This Repository contains work done in NADI shared task 2022. We achieved first place in both NADI 2022 subtasks by ensembling a set of models built on top Arabic-bert-based models in three settings: (1) prompt-based, (2) single fine-tuning, and multitask fine-tuning.
This github is an implementation for accepted manuscript titled Dialect & Sentiment Identification in Nuanced Arabic Tweets Using an Ensemble of Prompt-based, Fine-tuned, and Multitask BERT-Based Models
.
If you find code/work useful, please consider citing
@inproceedings{abdel-salam-2022-dialect,
title = "Dialect {\&} Sentiment Identification in Nuanced {A}rabic Tweets Using an Ensemble of Prompt-based, Fine-tuned, and Multitask {BERT}-Based Models",
author = "Abdel-Salam, Reem",
booktitle = "Proceedings of the The Seventh Arabic Natural Language Processing Workshop (WANLP)",
month = dec,
year = "2022",
address = "Abu Dhabi, United Arab Emirates (Hybrid)",
publisher = "Association for Computational Linguistics",
url = "https://aclanthology.org/2022.wanlp-1.48",
pages = "452--457",
abstract = "Dialect Identification is important to improve the performance of various application as translation, speech recognition, etc.

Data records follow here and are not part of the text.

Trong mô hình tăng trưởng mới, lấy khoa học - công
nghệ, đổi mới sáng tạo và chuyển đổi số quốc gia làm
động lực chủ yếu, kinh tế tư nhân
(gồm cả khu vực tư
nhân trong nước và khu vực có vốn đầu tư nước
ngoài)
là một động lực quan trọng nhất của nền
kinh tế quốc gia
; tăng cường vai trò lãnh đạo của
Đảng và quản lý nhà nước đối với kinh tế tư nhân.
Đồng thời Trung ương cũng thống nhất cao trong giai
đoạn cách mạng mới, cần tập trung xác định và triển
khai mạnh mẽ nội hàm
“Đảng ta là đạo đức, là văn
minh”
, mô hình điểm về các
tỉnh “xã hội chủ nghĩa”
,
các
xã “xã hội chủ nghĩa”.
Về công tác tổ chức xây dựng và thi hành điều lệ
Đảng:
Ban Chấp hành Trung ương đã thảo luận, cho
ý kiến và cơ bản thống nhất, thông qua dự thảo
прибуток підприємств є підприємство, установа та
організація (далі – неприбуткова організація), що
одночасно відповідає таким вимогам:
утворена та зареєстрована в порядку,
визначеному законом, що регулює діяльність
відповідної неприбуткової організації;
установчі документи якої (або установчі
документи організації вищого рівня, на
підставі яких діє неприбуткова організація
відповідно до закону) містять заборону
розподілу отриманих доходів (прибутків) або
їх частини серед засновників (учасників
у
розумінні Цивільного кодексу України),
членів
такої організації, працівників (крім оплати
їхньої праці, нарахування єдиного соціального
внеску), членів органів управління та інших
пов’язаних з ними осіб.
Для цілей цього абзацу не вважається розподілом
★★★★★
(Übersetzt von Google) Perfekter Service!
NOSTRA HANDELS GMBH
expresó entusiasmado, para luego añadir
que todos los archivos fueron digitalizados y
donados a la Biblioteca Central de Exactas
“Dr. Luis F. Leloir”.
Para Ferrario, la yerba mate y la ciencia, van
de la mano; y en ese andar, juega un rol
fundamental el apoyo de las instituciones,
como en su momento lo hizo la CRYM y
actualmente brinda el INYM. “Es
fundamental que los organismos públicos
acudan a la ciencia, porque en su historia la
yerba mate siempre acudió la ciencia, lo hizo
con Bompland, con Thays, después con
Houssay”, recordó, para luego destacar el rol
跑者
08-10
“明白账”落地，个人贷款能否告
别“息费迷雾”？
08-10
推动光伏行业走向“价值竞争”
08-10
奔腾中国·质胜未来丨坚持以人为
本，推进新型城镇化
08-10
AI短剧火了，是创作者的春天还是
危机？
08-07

In this paper, we present our findings and results in the Nuanced Arabic Dialect Identification Shared Task (NADI 2022) for country-level dialect identification and sentiment identification for dialectical Arabic. The proposed model is an ensemble between fine-tuned BERT-based models and various approaches of prompt-tuning. Our model secured first place on the leaderboard for subtask 1 with an 27.06 F1-macro score, and subtask 2 secured first place with 75.15 F1-PN score. Our findings show that prompt-tuning-based models achieved better performance when compared to fine-tuning and Multi-task based methods. Moreover, using an ensemble of different loss functions might improve model performance.",
}
Dialect Identification is important to improve the performance of various application as translation, speech recognition, etc. In this paper, we present our findings and results in the Nuanced Arabic Dialect Identification Shared Task (NADI 2022) for country-level dialect identification and sentiment identification for dialectical Arabic. The proposed model is an ensemble between fine-tuned BERT-based models and various approaches of prompt-tuning. Our model secured first place on the leaderboard for subtask 1 with an 27.06 F1-macro score, and subtask 2 secured first place with 75.15 F1-PN score. Our findings show that prompt-tuning-based models achieved better performance when compared to fine-tuning and Multi-task based methods. Moreover, using an ensemble of different loss functions might improve model performance.